This is the background work behind the website How Fake Is it?. In this project there are two things. Data and Crawlers.
- Can give you a measurement of how fake a news article is
- Have collaborative filtering. Users can give scores to News Articles
- Based on the latest approaches in Machine Learning.
Our data comes from variety of sources. Most of the data have been mined and scrapped from different websites. The other two datasets are from Kaggle and from George McIntire Fake News Dataset.
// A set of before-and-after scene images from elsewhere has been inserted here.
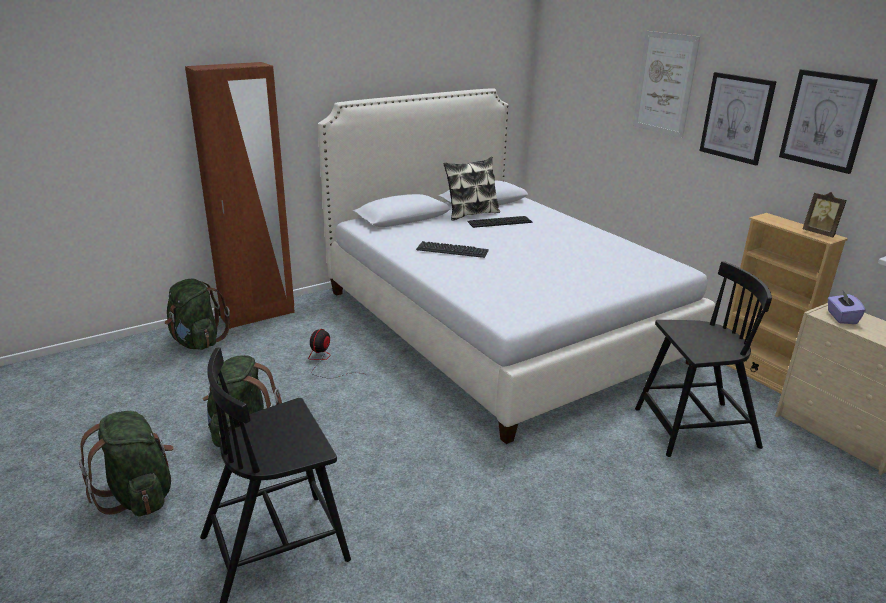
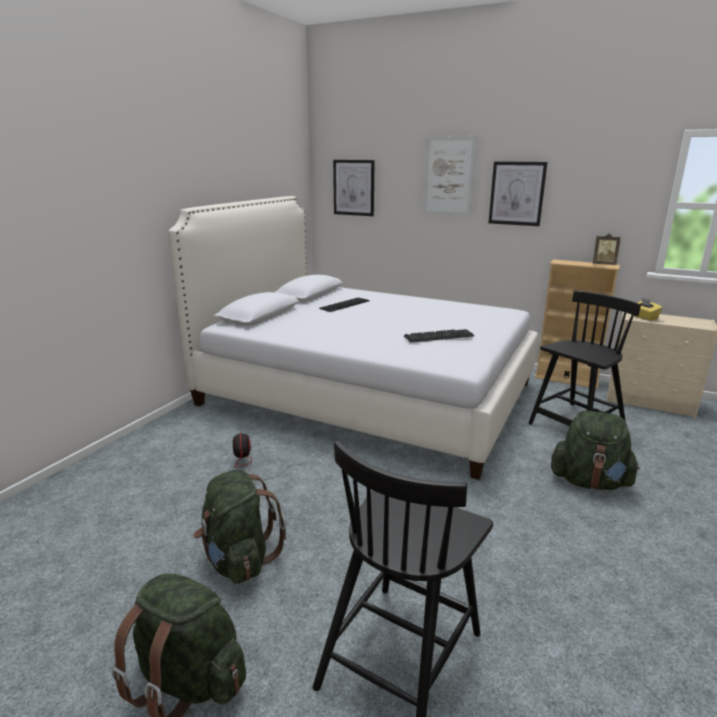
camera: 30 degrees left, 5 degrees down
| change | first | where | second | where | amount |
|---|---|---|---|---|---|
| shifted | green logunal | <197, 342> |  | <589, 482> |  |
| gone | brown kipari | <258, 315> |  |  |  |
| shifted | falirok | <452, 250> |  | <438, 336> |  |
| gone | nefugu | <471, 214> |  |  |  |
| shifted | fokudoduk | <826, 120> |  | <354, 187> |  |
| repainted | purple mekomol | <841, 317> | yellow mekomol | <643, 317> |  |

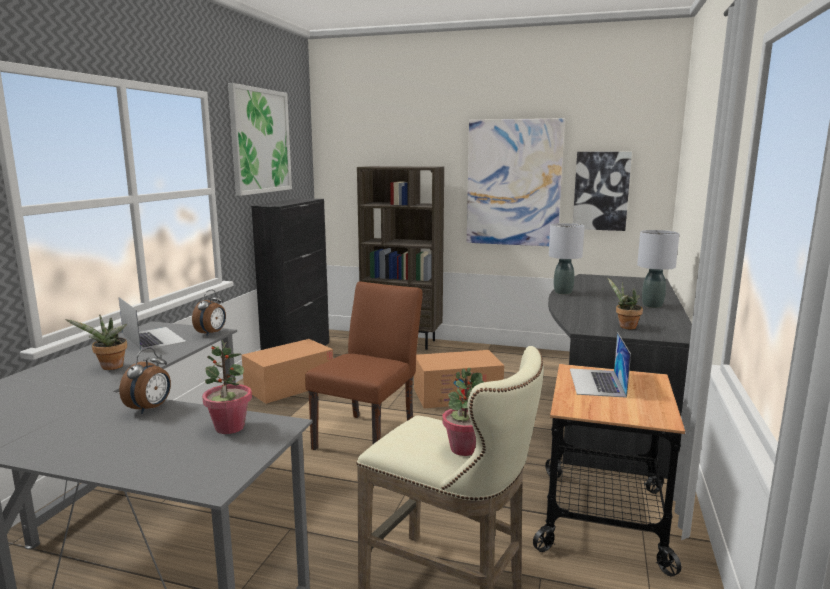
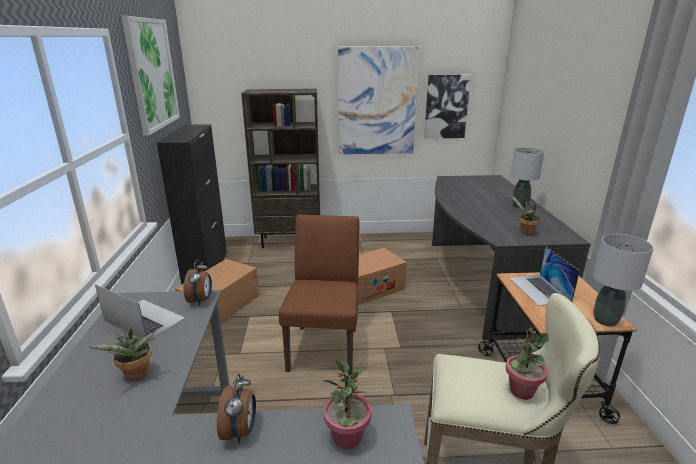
camera: 20 degrees left, 10 degrees up
| change | first | where | second | where | amount |
|---|---|---|---|---|---|
| shifted | grey bigilavu | <562, 292> |  | <605, 320> |  |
The big part of this Dataset comes from Crawling several websites and using their data for Training the model. The crawlers are included in this package and you can run them yourself. By Using Scrapy, We have downloaded around 50,000 News Article. We have saved the following fields :
- Authors
- Title
- Text of the News
- Number of Related Articles
- Number of Sources
- Number of images
- Published Date
These fields has been cleared for usage. The bulk of analysis happens on the Text of the News but Number of Related Articles, Number of Sources and Number of images are also considered.
This Data is consists of different parts. The first part is Kaggle's Fake News Dataset which is available online. From the explanation of data in the original website :
The dataset contains text and metadata from 244 websites and represents 12,999 posts in total from the past 30 days. The data was pulled using the [webhose.io][4] API; because it's coming from their crawler, not all websites identified by the BS Detector are present in this dataset. Each website was labeled according to the [BS Detector as documented here][5]. Data sources that were missing > a label were simply assigned a label of "bs". There are (ostensibly) no genuine, reliable, or trustworthy news sources represented in > this dataset (so far), so don't trust anything you read.
This dataset obtained from George McIntire Fake News Dataset. The dataset contains around 11,000 news article classified into two major classes.